* [SOURCE TEXT]
[tor-bugs] #3122 [Tor Client]: Write and use constant-time comparison functions

Tor Bug Tracker & Wiki torproject-admin at torproject.org
Sat May 7 00:02:57 UTC 2011


#3122: Write and use constant-time comparison functions
-------------------------+--------------------------------------------------
 Reporter:  rransom      |          Owner:  ioerror
     Type:  enhancement  |         Status:  new    
 Priority:  major        |      Milestone:         
Component:  Tor Client   |        Version:         
 Keywords:               |         Parent:         
   Points:               |   Actualpoints:         
-------------------------+--------------------------------------------------

Comment(by cypherpunks):

 [I sent this as an email to tor-dev 45 minutes or so ago but haven't seen
 it come through. I just signed up for the list so perhaps first posts are
 modded.]

 Greetings all,

 I happened to download the tor-0.2.2.25-alpha.tar.gz source yesterday and
 I noticed something. Apologies in advance if this has already been
 discussed and resolved, I did a cursory web search and didn't see
 anything.

 There are a lot of places in the code where memcmp() is called on memory
 buffers that look like they might contain various hashes or digests:

   ~/tor-0.2.2.25-alpha$ grep -r memcmp . | grep -i digest | wc -l
   137

   ~/tor-0.2.2.25-alpha$ grep -r memcmp . | grep -i key | wc -l
   14

 The built-in memcmp typically runs in time proportional to the common
 prefix of the two memory buffers being compared. In networked
 applications, this is often a significant source of timing information.

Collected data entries
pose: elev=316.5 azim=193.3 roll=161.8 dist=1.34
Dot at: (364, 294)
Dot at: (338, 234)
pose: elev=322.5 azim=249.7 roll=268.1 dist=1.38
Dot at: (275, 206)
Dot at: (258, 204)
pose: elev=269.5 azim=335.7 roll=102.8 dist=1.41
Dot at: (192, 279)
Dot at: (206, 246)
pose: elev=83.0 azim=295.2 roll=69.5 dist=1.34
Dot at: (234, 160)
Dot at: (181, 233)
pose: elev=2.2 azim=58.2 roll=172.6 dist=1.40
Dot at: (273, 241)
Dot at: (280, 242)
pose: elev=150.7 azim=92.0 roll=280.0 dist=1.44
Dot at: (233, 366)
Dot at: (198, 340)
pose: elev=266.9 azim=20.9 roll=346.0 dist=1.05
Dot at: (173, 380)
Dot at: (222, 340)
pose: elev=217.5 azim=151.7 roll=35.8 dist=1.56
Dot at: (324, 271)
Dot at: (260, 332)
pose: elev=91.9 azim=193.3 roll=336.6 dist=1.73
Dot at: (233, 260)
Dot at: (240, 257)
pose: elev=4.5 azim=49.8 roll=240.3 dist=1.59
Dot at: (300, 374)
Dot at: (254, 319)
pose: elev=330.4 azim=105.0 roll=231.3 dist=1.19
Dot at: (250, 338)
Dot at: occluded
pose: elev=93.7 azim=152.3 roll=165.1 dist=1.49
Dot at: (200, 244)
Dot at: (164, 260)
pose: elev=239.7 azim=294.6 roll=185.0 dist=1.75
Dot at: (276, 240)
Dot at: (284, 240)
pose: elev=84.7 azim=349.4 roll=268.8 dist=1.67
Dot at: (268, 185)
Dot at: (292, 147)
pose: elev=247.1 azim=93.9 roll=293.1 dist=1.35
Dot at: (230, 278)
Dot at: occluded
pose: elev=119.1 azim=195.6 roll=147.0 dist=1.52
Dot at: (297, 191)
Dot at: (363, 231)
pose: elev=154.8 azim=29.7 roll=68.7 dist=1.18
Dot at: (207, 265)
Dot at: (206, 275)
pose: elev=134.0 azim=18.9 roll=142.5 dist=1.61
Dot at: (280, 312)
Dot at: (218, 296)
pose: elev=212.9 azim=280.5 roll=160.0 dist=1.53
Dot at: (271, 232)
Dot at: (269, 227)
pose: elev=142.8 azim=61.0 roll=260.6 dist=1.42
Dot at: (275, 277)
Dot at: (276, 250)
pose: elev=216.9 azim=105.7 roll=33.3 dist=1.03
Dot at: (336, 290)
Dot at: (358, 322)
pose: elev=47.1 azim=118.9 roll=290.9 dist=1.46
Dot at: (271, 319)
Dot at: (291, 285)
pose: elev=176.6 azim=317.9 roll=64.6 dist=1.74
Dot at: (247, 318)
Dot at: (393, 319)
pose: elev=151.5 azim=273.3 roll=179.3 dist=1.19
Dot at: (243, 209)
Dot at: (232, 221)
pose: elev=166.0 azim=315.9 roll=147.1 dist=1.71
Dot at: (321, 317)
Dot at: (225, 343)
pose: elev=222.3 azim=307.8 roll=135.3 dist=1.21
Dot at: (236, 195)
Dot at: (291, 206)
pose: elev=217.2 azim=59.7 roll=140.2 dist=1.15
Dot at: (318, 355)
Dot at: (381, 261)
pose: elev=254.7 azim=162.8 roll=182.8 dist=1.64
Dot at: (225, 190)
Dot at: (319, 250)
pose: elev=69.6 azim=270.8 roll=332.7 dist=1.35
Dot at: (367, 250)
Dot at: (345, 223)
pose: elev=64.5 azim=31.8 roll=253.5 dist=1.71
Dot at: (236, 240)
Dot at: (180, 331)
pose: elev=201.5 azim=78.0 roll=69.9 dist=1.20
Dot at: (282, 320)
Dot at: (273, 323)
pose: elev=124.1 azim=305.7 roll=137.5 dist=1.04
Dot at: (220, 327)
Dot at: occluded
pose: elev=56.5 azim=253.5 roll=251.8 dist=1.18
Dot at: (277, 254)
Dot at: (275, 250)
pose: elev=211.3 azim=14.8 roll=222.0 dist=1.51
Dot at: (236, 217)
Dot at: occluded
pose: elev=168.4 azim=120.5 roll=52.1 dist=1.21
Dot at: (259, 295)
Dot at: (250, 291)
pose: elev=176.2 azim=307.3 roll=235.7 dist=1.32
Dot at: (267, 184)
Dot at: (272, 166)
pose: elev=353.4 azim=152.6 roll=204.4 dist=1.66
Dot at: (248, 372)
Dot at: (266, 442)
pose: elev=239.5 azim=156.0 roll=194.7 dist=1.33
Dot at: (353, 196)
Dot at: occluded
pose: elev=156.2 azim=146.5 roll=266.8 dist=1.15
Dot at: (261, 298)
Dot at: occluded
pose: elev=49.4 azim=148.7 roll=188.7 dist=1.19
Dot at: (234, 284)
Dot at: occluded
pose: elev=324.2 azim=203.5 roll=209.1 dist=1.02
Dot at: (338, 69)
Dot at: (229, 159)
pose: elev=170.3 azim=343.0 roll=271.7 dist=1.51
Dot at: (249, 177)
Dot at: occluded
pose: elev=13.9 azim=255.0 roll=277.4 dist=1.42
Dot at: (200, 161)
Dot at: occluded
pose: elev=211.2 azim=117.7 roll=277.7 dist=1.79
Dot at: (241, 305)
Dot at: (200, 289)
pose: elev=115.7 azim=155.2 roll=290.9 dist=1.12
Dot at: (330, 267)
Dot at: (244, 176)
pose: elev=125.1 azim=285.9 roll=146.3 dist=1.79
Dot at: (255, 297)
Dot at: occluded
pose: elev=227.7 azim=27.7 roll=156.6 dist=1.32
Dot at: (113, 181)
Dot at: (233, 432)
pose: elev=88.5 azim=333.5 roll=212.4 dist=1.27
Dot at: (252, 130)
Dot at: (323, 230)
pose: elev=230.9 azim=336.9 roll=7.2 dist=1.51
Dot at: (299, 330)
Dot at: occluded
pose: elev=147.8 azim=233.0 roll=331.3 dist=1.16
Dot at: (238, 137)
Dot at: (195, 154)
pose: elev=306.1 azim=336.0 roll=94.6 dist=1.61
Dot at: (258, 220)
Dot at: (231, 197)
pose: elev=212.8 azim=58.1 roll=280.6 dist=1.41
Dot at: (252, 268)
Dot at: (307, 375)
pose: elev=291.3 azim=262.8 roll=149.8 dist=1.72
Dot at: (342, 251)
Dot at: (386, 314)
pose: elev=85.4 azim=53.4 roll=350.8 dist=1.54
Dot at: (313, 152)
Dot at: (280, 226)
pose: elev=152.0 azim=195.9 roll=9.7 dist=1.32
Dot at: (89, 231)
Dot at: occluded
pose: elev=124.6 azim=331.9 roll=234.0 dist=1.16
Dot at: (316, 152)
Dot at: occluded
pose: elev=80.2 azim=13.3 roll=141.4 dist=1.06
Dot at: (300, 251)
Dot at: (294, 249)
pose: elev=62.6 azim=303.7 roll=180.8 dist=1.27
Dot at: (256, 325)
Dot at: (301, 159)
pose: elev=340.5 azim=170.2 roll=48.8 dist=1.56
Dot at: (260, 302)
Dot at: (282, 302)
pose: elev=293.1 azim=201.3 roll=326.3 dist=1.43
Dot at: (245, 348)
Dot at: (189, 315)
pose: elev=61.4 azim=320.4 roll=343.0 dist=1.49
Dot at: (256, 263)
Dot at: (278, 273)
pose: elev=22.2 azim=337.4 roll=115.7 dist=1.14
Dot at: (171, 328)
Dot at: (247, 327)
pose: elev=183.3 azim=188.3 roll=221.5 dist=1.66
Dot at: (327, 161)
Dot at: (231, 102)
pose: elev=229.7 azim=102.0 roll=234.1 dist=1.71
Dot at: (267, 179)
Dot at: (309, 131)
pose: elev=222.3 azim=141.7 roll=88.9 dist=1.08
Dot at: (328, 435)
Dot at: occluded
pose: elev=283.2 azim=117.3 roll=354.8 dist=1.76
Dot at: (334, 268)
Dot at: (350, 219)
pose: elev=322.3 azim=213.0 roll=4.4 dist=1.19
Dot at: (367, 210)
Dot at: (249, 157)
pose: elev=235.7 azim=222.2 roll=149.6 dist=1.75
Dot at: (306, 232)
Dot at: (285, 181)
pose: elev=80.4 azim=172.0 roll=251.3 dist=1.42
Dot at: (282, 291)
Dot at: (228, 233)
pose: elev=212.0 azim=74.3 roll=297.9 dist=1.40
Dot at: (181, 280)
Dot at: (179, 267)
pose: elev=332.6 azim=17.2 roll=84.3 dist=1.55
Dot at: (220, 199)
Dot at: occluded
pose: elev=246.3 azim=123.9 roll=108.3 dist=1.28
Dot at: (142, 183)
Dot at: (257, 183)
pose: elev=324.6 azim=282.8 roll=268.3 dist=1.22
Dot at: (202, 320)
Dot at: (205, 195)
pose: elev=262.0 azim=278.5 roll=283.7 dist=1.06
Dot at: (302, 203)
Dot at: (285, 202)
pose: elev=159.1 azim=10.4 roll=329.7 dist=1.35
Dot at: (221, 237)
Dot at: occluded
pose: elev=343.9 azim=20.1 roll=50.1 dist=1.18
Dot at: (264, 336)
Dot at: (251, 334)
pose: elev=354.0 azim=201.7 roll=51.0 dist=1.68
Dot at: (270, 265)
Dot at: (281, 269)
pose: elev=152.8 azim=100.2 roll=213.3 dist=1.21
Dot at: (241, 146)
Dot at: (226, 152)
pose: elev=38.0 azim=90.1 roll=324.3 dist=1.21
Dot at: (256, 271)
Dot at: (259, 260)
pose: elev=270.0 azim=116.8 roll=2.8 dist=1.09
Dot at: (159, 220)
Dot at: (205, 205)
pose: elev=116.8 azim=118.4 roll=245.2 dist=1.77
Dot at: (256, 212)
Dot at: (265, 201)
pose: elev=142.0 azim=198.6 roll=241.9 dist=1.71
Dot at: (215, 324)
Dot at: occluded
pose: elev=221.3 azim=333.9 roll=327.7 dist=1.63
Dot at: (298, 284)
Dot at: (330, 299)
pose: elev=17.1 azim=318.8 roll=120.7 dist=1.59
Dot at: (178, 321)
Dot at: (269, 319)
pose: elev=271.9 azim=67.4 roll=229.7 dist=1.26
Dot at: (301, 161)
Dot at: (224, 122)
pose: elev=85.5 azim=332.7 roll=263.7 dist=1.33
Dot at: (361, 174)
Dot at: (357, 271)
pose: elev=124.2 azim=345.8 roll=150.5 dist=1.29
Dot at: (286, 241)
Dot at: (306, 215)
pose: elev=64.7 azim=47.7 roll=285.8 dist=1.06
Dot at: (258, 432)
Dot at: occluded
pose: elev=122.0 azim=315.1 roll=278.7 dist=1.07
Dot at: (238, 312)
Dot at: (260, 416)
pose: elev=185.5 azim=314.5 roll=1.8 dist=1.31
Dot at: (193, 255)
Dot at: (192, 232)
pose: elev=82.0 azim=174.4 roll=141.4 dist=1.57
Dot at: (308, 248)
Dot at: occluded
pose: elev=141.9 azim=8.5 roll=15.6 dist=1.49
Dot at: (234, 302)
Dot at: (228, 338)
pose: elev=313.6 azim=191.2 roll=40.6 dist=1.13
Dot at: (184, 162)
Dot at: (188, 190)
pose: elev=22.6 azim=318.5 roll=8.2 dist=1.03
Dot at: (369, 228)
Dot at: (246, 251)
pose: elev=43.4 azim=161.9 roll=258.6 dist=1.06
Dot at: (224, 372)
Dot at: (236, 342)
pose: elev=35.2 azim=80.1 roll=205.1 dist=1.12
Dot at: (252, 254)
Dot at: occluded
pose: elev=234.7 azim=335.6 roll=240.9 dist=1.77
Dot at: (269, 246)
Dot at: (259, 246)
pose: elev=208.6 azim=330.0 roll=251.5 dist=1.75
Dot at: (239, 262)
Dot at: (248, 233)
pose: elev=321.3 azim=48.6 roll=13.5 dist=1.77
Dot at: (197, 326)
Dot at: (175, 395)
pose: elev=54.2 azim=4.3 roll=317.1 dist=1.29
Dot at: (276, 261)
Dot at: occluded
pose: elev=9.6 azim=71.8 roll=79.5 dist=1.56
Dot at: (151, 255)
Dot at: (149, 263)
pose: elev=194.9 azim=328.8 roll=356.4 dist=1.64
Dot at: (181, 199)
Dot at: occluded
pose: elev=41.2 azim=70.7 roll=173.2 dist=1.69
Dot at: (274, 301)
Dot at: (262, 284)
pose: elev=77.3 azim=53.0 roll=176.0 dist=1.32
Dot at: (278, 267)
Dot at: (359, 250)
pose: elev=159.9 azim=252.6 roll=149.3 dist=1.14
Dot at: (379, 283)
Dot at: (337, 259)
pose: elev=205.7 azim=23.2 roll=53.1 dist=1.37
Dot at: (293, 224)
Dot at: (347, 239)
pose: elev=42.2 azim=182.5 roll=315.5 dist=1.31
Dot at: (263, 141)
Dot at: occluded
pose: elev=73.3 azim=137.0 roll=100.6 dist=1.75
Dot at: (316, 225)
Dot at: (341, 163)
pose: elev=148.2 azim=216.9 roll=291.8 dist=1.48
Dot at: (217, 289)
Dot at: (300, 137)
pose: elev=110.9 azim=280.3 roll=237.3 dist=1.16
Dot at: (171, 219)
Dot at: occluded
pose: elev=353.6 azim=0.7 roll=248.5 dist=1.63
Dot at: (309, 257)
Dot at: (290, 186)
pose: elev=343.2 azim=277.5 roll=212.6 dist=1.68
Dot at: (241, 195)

* [GIVEN PROBLEM 1]
In the Tor bug report, how many lines did the commenter's grep for memcmp calls mentioning digests return?
* [GIVEN PROBLEM 2]
Reproduce the Tor bug report from "There are a" to "of timing information.".
* [GIVEN PROBLEM 3]
Extend the Tor bug report on constant-time comparison functions by writing what comes after its final sentence.

* [ANSWER 1]
137

* [ANSWER 2]
There are a lot of places in the code where memcmp() is called on memory
 buffers that look like they might contain various hashes or digests:

   ~/tor-0.2.2.25-alpha$ grep -r memcmp . | grep -i digest | wc -l
   137

   ~/tor-0.2.2.25-alpha$ grep -r memcmp . | grep -i key | wc -l
   14

 The built-in memcmp typically runs in time proportional to the common
 prefix of the two memory buffers being compared. In networked
 applications, this is often a significant source of timing information.

* [ANSWER 3]
 Sometimes these are severe enough to result in disclosure of secret key
 material. A good resource for remote timing attacks is Nate Lawson's blog:

 http://rdist.root.org/2010/07/19/exploiting-remote-timing-attacks/

 Some cases look particularly concerning. For example, in the following
 code 'handshake_reply' appears to be supplied by the remote party and it
 is compared with something called "key material".

 src/or/onion.c:331:
   if (memcmp(key_material, handshake_reply+DH_KEY_LEN, DIGEST_LEN)) {
     /* H(K) does *not* match. Something fishy. */
      log_warn(LD_PROTOCOL,"Digest DOES NOT MATCH on onion handshake. "
            "Bug or attack.");
     goto err;
   }

 In the worst-case, the attacker could simply supply different values of
 handshake_reply, observe how long each takes to compare, and figure out
 the value of key_material statistically byte-by-byte.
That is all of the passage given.